• _RECORD EXCERPTS_:

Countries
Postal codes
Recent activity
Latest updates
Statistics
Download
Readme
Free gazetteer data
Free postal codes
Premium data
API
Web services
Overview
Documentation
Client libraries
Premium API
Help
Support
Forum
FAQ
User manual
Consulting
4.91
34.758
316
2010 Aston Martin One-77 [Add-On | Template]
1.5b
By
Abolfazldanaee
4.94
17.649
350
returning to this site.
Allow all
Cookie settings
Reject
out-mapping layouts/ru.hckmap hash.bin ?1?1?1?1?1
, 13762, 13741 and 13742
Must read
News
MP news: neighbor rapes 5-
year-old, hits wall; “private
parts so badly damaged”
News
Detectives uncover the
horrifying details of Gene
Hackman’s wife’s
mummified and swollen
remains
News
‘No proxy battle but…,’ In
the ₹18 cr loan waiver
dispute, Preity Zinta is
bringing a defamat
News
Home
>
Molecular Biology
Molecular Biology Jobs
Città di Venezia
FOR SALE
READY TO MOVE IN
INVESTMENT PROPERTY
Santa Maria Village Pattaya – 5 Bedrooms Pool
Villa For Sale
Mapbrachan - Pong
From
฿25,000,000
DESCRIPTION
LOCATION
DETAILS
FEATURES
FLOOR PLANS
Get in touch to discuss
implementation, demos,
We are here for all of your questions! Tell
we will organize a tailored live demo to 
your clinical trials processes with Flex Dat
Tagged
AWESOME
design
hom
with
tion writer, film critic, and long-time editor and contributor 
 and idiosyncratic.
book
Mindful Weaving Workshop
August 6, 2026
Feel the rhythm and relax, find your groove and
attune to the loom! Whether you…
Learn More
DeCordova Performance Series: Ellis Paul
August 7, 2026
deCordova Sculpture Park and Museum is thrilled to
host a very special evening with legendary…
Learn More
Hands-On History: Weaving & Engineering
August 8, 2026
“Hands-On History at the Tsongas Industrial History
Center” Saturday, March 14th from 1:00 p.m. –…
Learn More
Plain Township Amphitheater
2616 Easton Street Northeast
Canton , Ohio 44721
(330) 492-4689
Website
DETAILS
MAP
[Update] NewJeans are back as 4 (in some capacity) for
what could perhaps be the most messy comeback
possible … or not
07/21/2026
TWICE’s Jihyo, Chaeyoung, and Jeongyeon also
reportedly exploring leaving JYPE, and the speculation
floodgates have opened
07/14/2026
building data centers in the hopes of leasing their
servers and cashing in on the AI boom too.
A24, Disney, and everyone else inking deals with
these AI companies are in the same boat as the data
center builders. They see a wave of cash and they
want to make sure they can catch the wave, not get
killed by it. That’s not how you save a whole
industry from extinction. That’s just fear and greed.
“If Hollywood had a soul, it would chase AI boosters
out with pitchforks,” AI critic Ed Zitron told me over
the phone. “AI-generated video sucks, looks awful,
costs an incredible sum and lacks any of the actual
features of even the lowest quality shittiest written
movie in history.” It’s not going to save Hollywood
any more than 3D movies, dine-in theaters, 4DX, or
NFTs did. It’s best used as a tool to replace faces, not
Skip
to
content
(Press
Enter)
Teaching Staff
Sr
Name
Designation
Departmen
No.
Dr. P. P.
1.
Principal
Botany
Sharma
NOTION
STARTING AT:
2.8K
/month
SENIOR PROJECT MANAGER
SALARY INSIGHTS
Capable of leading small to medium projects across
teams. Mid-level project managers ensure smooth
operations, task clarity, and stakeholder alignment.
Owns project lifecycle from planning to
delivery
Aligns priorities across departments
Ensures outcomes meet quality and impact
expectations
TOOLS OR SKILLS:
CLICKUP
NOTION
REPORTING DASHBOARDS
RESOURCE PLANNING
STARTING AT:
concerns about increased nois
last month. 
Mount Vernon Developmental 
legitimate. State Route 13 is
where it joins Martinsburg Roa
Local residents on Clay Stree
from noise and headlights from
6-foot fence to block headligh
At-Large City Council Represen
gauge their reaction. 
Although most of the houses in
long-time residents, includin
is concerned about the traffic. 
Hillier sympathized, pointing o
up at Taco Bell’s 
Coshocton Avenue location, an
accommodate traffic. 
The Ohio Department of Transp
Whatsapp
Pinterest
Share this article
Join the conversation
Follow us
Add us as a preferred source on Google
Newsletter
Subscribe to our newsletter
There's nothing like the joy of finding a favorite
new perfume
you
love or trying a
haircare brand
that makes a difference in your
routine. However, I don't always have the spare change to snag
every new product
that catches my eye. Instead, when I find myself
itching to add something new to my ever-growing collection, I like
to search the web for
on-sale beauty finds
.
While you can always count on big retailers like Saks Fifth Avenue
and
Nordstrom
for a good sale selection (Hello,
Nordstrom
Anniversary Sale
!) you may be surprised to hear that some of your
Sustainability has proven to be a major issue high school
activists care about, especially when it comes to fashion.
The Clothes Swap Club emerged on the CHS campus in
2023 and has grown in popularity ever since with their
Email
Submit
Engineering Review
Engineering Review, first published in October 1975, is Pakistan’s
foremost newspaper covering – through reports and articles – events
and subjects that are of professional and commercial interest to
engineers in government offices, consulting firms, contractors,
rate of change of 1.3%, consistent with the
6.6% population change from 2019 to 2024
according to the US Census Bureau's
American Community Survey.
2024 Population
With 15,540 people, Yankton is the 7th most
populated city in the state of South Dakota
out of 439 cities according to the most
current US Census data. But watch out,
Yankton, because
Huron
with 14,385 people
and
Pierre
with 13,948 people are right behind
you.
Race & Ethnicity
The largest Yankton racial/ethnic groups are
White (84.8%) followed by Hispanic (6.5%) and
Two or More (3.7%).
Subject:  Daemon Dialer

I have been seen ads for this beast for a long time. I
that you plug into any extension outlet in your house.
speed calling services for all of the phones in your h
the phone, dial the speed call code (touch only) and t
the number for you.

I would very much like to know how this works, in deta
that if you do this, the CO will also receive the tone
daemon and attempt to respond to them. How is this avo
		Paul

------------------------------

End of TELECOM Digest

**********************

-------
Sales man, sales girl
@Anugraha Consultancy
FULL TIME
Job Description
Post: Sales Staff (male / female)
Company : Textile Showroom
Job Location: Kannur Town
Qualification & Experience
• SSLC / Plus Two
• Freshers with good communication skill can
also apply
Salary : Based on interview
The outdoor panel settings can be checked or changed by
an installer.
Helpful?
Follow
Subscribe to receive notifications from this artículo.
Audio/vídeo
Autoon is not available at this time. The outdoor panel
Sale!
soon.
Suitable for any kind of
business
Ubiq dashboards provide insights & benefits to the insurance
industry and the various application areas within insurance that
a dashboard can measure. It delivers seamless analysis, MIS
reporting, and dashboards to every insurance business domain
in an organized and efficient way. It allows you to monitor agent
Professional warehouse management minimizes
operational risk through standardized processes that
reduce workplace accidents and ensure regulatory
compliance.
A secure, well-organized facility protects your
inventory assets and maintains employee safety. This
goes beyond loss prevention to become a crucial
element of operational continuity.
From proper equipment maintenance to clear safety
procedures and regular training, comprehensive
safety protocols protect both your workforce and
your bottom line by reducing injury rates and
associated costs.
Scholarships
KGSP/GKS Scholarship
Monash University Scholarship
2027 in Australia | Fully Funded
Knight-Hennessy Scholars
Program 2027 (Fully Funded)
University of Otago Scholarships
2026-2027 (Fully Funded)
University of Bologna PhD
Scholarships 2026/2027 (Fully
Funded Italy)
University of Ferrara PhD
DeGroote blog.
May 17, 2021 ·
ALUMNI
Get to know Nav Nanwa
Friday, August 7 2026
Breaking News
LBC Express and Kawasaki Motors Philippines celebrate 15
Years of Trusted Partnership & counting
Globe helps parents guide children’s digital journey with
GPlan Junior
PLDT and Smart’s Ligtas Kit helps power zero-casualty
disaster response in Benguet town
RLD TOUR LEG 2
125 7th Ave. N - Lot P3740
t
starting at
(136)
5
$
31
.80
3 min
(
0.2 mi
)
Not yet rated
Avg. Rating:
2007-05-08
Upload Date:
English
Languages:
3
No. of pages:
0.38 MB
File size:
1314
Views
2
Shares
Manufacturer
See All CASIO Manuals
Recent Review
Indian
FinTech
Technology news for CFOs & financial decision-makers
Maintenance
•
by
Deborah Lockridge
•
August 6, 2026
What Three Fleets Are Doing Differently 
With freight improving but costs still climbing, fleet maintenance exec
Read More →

• _WHAT YOU NEED TO DO_:
If a line in the records holds the word "services", count it, then give only the total.

• _EXERCISE OUTPUT_:
2